Wednesday, September 16, 2009

Olive Kitteridge: a review

A novel in stories set in the small town of Crosby, Maine, Olive Kitteridge is a peek inside the lives and minds of various residents. Olive appears somewhere in every story, but not always as a main character. We also meet her steadfast husband, a former student of Olive’s who is considering suicide, a local piano player trying to get over a futureless romance, a jilted young bride-to-be, and many other intriguing characters.

Olive is a creature of habit, with very particular expectations of other people, which they don’t usually live up to. She has very strong opinions and no qualms about sharing them. (Her views on George W. Bush are especially hilarious.) I very much enjoyed reading about her and found her sympathetic, but she is not someone I would want to actually spend time with. Still, she is fascinatingly real and complicated and you can see how easy it would be to become such a person.

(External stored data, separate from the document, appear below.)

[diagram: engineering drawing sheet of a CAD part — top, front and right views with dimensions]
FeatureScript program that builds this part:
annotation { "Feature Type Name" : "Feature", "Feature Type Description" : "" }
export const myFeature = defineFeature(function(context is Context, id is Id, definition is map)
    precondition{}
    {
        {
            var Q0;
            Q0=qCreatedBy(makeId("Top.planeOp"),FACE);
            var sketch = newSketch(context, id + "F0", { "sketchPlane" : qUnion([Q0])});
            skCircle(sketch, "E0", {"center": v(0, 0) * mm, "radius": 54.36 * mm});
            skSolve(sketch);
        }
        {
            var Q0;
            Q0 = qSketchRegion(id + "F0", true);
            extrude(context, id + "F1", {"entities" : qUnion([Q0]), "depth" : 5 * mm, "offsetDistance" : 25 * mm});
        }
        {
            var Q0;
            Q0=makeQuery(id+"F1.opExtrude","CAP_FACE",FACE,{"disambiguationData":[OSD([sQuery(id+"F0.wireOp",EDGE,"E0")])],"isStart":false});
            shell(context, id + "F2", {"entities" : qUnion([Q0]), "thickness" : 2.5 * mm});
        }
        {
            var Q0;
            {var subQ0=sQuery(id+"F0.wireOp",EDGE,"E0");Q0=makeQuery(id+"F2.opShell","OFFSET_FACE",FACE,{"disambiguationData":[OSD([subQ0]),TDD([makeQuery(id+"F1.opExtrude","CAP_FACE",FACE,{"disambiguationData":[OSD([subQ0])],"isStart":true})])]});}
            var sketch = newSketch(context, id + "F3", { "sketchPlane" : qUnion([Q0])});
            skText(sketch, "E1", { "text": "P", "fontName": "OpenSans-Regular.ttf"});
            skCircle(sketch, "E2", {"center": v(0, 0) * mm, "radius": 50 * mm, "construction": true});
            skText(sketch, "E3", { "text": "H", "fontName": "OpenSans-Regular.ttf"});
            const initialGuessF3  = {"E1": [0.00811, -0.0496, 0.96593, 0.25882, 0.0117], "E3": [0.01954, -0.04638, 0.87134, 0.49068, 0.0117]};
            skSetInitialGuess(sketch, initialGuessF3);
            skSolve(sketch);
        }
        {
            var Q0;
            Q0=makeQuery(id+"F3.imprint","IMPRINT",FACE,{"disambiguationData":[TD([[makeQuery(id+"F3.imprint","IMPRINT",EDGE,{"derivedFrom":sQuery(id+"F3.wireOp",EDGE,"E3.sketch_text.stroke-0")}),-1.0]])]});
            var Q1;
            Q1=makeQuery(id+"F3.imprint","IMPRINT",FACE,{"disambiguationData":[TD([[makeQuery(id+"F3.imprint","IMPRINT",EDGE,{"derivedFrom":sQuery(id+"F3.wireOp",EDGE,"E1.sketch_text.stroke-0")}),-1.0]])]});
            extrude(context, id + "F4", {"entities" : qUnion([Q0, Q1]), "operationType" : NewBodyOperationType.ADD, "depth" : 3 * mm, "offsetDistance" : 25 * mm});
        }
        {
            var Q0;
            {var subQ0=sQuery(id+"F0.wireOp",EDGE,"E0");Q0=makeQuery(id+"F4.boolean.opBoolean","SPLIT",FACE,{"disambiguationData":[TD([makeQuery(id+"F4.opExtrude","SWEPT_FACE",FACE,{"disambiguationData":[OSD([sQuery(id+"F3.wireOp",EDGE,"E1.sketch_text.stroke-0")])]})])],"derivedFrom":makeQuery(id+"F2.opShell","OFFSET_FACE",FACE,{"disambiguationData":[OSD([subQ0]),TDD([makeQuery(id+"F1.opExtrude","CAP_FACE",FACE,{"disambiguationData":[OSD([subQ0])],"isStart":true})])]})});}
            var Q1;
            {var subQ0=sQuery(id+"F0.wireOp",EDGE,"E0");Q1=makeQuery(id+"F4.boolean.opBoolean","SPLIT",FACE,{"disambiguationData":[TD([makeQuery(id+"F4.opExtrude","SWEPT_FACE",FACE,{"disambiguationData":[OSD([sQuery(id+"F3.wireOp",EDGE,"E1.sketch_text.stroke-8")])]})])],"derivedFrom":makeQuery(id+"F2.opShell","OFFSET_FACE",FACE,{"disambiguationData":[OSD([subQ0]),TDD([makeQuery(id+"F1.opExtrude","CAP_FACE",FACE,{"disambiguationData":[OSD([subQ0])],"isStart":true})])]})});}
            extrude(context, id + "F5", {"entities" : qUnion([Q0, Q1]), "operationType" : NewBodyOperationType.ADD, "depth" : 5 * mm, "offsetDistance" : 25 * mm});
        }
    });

My mother is around the same age as Olive, also a retired teacher (who also had no love for George W. Bush) but with a very different outlook, and I can’t help thinking about how things could have been different for Olive. She is unapologetic and stubborn, which has cost her a lot – she is emotionally distant and pushes people away - and she seems, through most of the book, not to recognize how she has made her life into what it is. It’s not a terrible life, but not especially fulfilling.

I couldn’t get enough of this town and its inhabitants. Strout has such a talent for creating compelling characters that each one could have been the center of his or her own novel, and I would have been happy to read all of those novels. Such a perfect little book!

2 comments:

Greeley said...

Thanks for this review. I have almost bought "Olive Kitteridge" on every visit to the bookstore. Currently reading Lorrie Moore's "A Gate at the Stairs."

Annmarie said...

I bought Olive Kitteridge for my mom for Christmas, I think she will love it!

Also, you should read Amy & Isabelle, Strout does an amazing job of character and place in that novel as well, it has stuck with me for many many years.